Nonprofit Knowledge: Board Fiduciary Duties

business meeting

Board members of nonprofit organizations are subject to the same common law fiduciary duties that apply to board members of other types of corporations. In addition, nonprofit board members often have duties that are specified by statute and have responsibilities as set forth on their organization’s form 990.

It's important for board members to understand and comply with their fiduciary duties, not only to protect the organizations they serve, but also because doing so insulates the board members from potential liability. Below is an overview of these responsibilities.

Fiduciary duties

Although fiduciary duties are based in common law, they have been woven into questions on Internal Revenue Service (IRS) 990 tax-exempt organization information return and on state charitable solicitation registration filings.

The three basic duties of a nonprofit board are the duty of care, duty of loyalty, and duty of obedience. When an individual takes on the role of a board member, he or she is bound by these duties.

Duty of care

The board of directors must give the same care and concern to their board responsibilities as any prudent and ordinary person would.

Generally, to meet the duty of care, board members must:

  • Exercise ordinary and reasonable care in the performance of their duties, exhibiting honesty and good faith;
  • Act in a manner that he or she believes to be in the best interests of the organization, and with such care, including reasonable inquiry, as an ordinarily prudent person in a like position would use under similar circumstances; and
  • Be obligated to protect the confidential information of the organization.

The duty of care is reflected in the “business judgment rule," which protects a board member from personal liability for actions made in poor judgment, as long as there is a reasonable basis to indicate that the action was undertaken with due care and in good faith.

Duty of loyalty

The board directors must place the interests of the organization ahead of their own interests at all times.

The duty of loyalty is generally a duty of faithfulness to the organization. A board member cannot put his or her personal interests before those of the organization when making decisions affecting the association.

Duty of obedience

The board of directors must make sure that the nonprofit is abiding by all applicable laws and regulations and doesn’t engage in illegal or unauthorized activities.

The duty of obedience requires that a board member act in accordance with the organization’s mission, governing documents (e.g., articles of incorporation, bylaws, and policies), as well as all applicable laws and regulations.

Compliance with duties

The New York Attorney General’s office provides examples of how to meet these duties:

Duty of care

  • Attend board meetings and participate in discussions.
  • Read prepared materials before the meeting.
  • Read the minutes of the meetings and make sure the votes are properly recorded.
  • Participate in risk assessment and strategic planning.

Duty of loyalty

The board should have a written conflict of interest policy so that members are aware of the type of transactions that might prohibit them from joining the board.

  • Board members must disclose actual or perceived conflicts of interest prior to joining the board and when they arise.
  • The board should carefully examine transactions that involve board members and officers.

Duty of obedience

  • Ensure that the organization carries out its purposes and does not engage in unauthorized activities.
  • Comply with applicable laws and all required filing obligations (e.g., IRS, state charitable solicitation registrations, etc).
  • Provide copies of the organization’s tax-exemption application, IRS 990, and financial reports filed with the New York Attorney General’s office to members of the public who ask for them.

Illinois is an example of a state that has codified the expectations of board members, officers, and others who owe such fiduciary duties to charities as follows:

  1. To avoid self-dealing and conflicts of interest;
  2. To avoid wasting charitable assets;
  3. To avoid incurring penalties, fines, and unnecessary taxes;
  4. To adhere and conform the charitable organization to its charitable purpose;
  5. To not make non-program loans, gifts, or advances to any person;
  6. To use the trust in conformity with its purposes for the best interest of the beneficiaries;
  7. To timely file registration and financial reports required by this Act; and
  8. To comply and to cause the charitable organization to comply with this Act.

IRS and the duties

In addition, these fiduciary duties are reflected in IRS oversight of tax-exempt organizations.

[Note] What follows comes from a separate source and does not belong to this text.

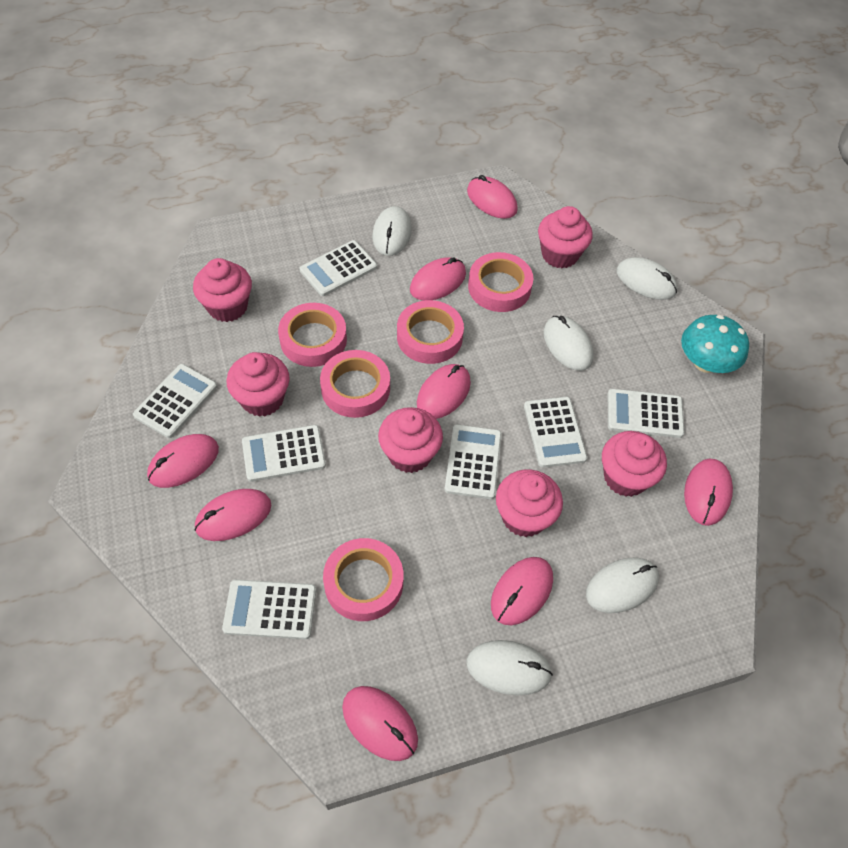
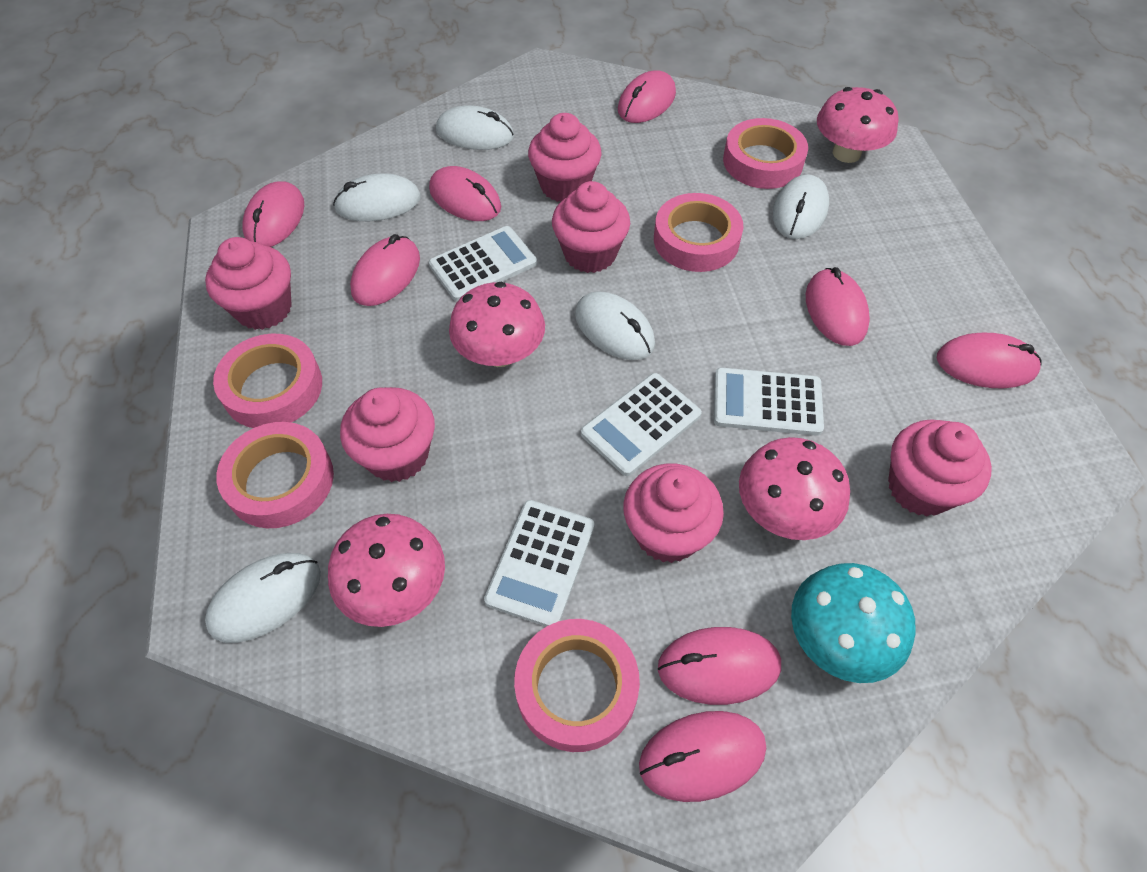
pink mushroom: 0 -> 4
white calculator: 7 -> 4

The IRS form 990 asks about governing boards, minute-taking, conflicts of interest and private inurement.

It also asks about transparency and accountability, such as sharing financial information with the public and with state agencies.

Board member misconduct

Board members who do not meet their fiduciary duties can be subject to fines, penalties, prison time, or lawsuits. However, if they act in good faith and in accordance with their fiduciary duties, board members are usually indemnified by organizations and are covered by organizations’ director and officers’ insurance liability policies.

If they do not act in accordance with these duties generally, board members are not able to seek indemnification or insurance protection by the organizations they serve, and can be held personally responsible for their misconduct.


It’s good practice to regularly train and remind board members of the fiduciary duties they owe to the organizations they serve. This ensures that they understand the risks and benefits of board service, the importance of attending meetings, and the relevant issues needed to make decisions that are in the best interest of the organization.